We had another overcast day today. Fine for working on the vines I'm guessing. It's pandemonium on the roads though once forty wine producers get going. This means vans, tractors and trailers, enormous harvesters, pickers in various vehicles. There's a lot of traffic about. Add to that some local roadworks and . . . it's been an interesting time moving about. 

Mike and I had a ride on a harvester about four years ago. A wine producing family organised it for us. The vehicles in height are the nearing the size of a two-storey house. At the top is a little cabin for the driver. The frame that supports the cabin and does the work of harvesting is a huge lower case n shape. The harvester is positioned at one end of a row of vines and basically encases it, so that the vine is positioned in hollow of the frame. Then as the harvester moves along the row, it vibrates and shakes the grapes off the vine, which are caught by a container fixed to the machine. The harvester is an enormous piece of kit  and amazingly efficient, with steering control that can turn on a pin-head. It's quite something to ride on one and to see them in action. 

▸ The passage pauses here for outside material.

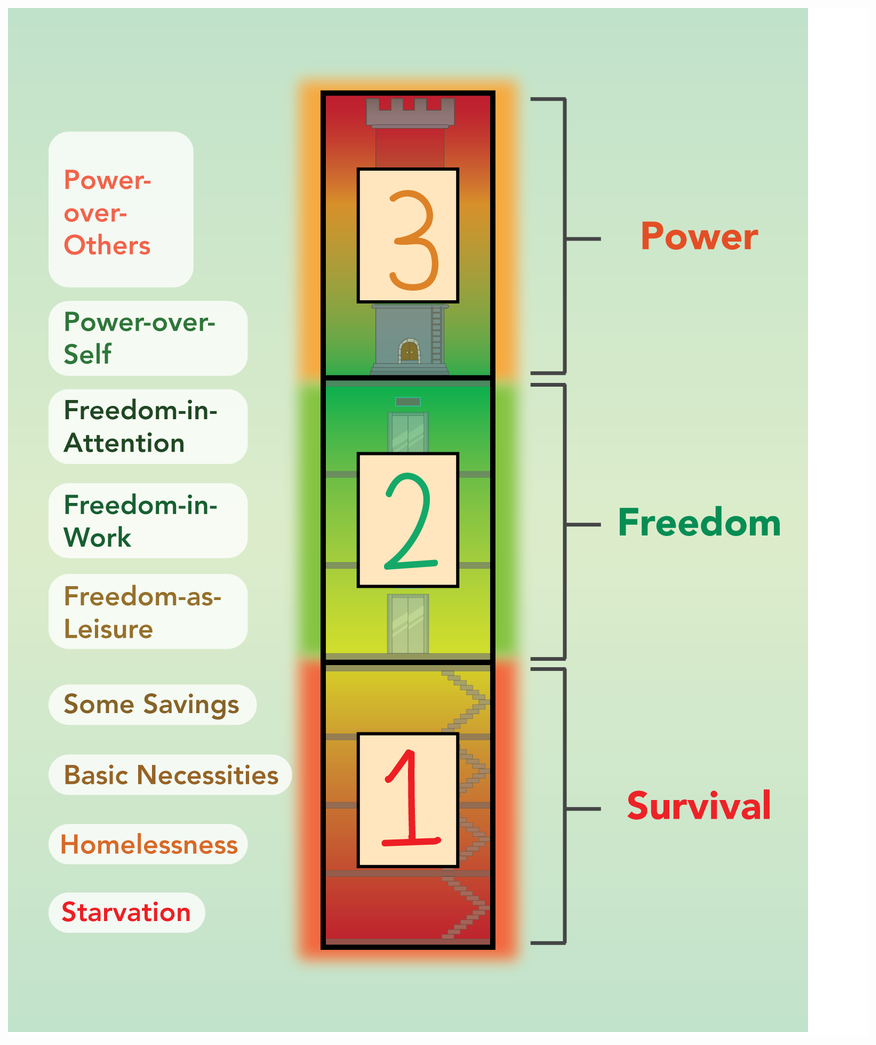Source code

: [![The Money Spectrum - all levels](K01-Entire-Money-Spectrum.png)](https://moretothat.com/wp-content/uploads/2020/01/K01-Entire-Money-Spectrum.png)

This evening we unfortunately had a massive rain burst. The last thing needed right now. Some roads were flooded. Muddy fields I imagine are not good for the machines. They might be big, beautiful and super-efficient, but they're also very heavy. Tomorrow (Thursday) will be interesting.  It so happens that we're going slightly further out in our region in the afternoon with a conversation group for a wine tasting. We're meant to be walking in the vines, but I'm not sure this will happen with the harvest going on. We'll see. Then we're having a wine tasting. I'm hoping I can get some photos. We're going into the market as per usual early tomorrow morning, so if the weather and light are good I'll try and get some photos on the way in and more in the afternoon to load on to the blog.

We were in Chinon this evening for the AGM of one of our Anglo/French groups. As we drove along, we saw a lot of the pickers just finishing. They were staying in caravans, under canvas etc, all positioned next to the vines they're working on.

Anyway we'll see what tomorrow brings. Hopefully a good day for the vignerons and the harvest and a good day for me to get some shots in.